• _DEINE AUFGABE_
Erläutere anhand des Gerichtsbeschlusses unten, welcher konkrete Umstand dem Streit um den Mehrbedarf zugrunde lag und wie das Gericht die Frage entschied.

Oberlandesgericht Celle
Beschl. v. 25.09.2013, Az.: 1 Ws 375/13 (StrVollz)

Anwendung der Mehrbedarfsregelung des § 30 Abs. 1 SGB XII bei der Bemessung von Taschengeld für Strafgefangene nach § 43 NJVollzG (hier: 100% Schwerbehinderung aufgrund einer Sehbehinderung)

Bibliographie

Gericht
OLG Celle
Datum
25.09.2013
Aktenzeichen
1 Ws 375/13 (StrVollz)
Entscheidungsform
Beschluss
Referenz
WKRS 2013, 45639
Entscheidungsname
[keine Angabe]
ECLI
ECLI:DE:OLGCE:2013:0925.1WS375.13STRVOLLZ.0A

Verfahrensgang

vorgehend
LG Braunschweig - 16.08.2013 - AZ: 50 StVK 256/13

Fundstellen

  • NStZ 2014, 537
  • Rpfleger 2014, 101-102
  • ZfSH/SGB 2014, 36-37
  • ZfStrVo 2014, 66

Amtlicher Leitsatz

Die Mehrbedarfsregelung des § 30 Abs. 1 SGB-XII ist bei der Bemessung von Taschengeld für Strafgefangene nach § 43 NJVollzG nicht anzuwenden.

• _INHALT DES DATENSATZES_

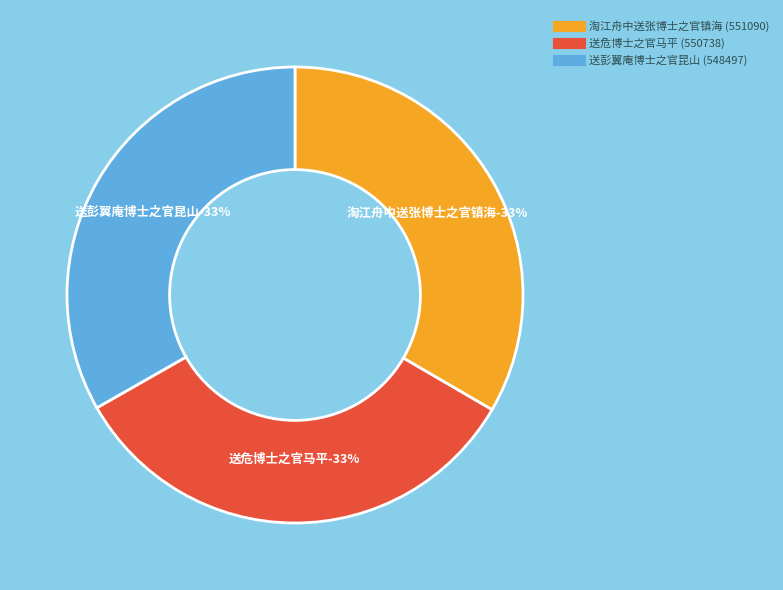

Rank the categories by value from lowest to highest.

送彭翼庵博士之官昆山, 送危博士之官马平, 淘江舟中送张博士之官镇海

• _ANTWORT ZUR AUFGABE_
Es ging um die Bemessung von Taschengeld für Strafgefangene nach § 43 NJVollzG, im konkreten Fall bei einer Schwerbehinderung von 100 % aufgrund einer Sehbehinderung. Das Oberlandesgericht Celle entschied, dass die Mehrbedarfsregelung des § 30 Abs. 1 SGB XII dabei nicht anzuwenden ist.